Stored data entries:
◇ ◇ ◇ ◇ ◇

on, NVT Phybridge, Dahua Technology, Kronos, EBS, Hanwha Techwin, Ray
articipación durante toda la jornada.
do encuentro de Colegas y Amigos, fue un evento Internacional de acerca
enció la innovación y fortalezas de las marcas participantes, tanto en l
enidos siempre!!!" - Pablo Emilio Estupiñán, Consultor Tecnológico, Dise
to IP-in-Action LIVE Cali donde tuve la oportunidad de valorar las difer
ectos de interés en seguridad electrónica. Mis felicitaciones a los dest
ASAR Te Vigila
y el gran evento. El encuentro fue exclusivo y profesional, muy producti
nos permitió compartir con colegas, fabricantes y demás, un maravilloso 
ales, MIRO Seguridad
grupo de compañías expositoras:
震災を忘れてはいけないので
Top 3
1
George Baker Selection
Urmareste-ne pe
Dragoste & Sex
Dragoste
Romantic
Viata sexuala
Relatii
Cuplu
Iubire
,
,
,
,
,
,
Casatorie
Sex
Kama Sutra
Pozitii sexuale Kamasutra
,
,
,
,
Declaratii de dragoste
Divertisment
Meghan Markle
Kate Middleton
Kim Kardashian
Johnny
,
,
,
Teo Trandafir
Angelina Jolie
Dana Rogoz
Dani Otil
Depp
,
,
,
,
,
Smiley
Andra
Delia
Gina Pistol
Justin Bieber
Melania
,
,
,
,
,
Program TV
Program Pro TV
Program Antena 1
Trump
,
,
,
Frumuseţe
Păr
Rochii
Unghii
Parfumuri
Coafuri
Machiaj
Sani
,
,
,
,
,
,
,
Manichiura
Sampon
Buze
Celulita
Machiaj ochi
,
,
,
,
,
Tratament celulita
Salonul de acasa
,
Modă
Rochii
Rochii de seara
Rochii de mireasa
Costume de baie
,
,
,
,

◇ ◇ ◇ ◇ ◇

EXERCISE OBJECTIVE: Transcribe the data. Leave every line exactly as it is.

ANSWER SPACE:
on, NVT Phybridge, Dahua Technology, Kronos, EBS, Hanwha Techwin, Ray
articipación durante toda la jornada.
do encuentro de Colegas y Amigos, fue un evento Internacional de acerca
enció la innovación y fortalezas de las marcas participantes, tanto en l
enidos siempre!!!" - Pablo Emilio Estupiñán, Consultor Tecnológico, Dise
to IP-in-Action LIVE Cali donde tuve la oportunidad de valorar las difer
ectos de interés en seguridad electrónica. Mis felicitaciones a los dest
ASAR Te Vigila
y el gran evento. El encuentro fue exclusivo y profesional, muy producti
nos permitió compartir con colegas, fabricantes y demás, un maravilloso 
ales, MIRO Seguridad
grupo de compañías expositoras:
震災を忘れてはいけないので
Top 3
1
George Baker Selection
Urmareste-ne pe
Dragoste & Sex
Dragoste
Romantic
Viata sexuala
Relatii
Cuplu
Iubire
,
,
,
,
,
,
Casatorie
Sex
Kama Sutra
Pozitii sexuale Kamasutra
,
,
,
,
Declaratii de dragoste
Divertisment
Meghan Markle
Kate Middleton
Kim Kardashian
Johnny
,
,
,
Teo Trandafir
Angelina Jolie
Dana Rogoz
Dani Otil
Depp
,
,
,
,
,
Smiley
Andra
Delia
Gina Pistol
Justin Bieber
Melania
,
,
,
,
,
Program TV
Program Pro TV
Program Antena 1
Trump
,
,
,
Frumuseţe
Păr
Rochii
Unghii
Parfumuri
Coafuri
Machiaj
Sani
,
,
,
,
,
,
,
Manichiura
Sampon
Buze
Celulita
Machiaj ochi
,
,
,
,
,
Tratament celulita
Salonul de acasa
,
Modă
Rochii
Rochii de seara
Rochii de mireasa
Costume de baie
,
,
,
,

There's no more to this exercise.